## What you will do
Return the records word for word. Any pictures in them are not part of the copy.

--- Input data Enclosed Below ---

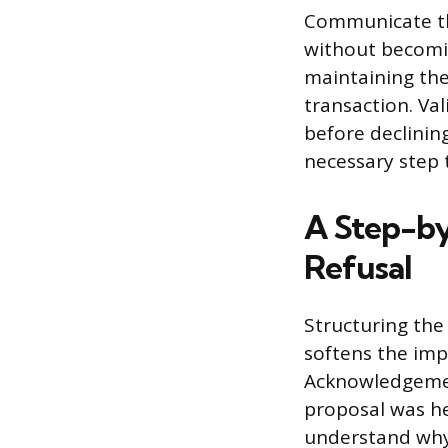
Communicate th
without becomin
maintaining the
transaction. Va
before declinin
necessary step t
A Step-by
Refusal
Structuring the
softens the imp
Acknowledgemen
proposal was he
understand why 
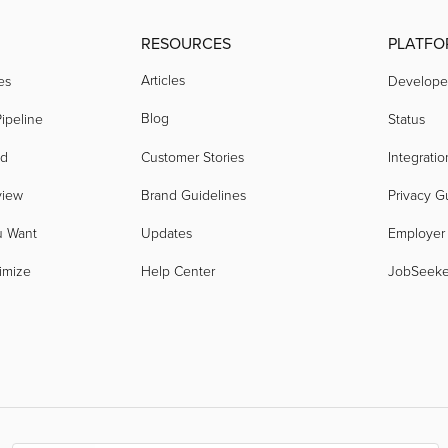
RESOURCES
PLATFO
Articles
es
Develope
Blog
ipeline
Status
nd
Customer Stories
Integratio
view
Brand Guidelines
Privacy G
u Want
Updates
Employer
imize
Help Center
JobSeek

--- End of Enclosed Input data ---

## Output for this task
Communicate th
without becomin
maintaining the
transaction. Va
before declinin
necessary step t
A Step-by
Refusal
Structuring the
softens the imp
Acknowledgemen
proposal was he
understand why 
RESOURCES
PLATFO
Articles
es
Develope
Blog
ipeline
Status
nd
Customer Stories
Integratio
view
Brand Guidelines
Privacy G
u Want
Updates
Employer
imize
Help Center
JobSeek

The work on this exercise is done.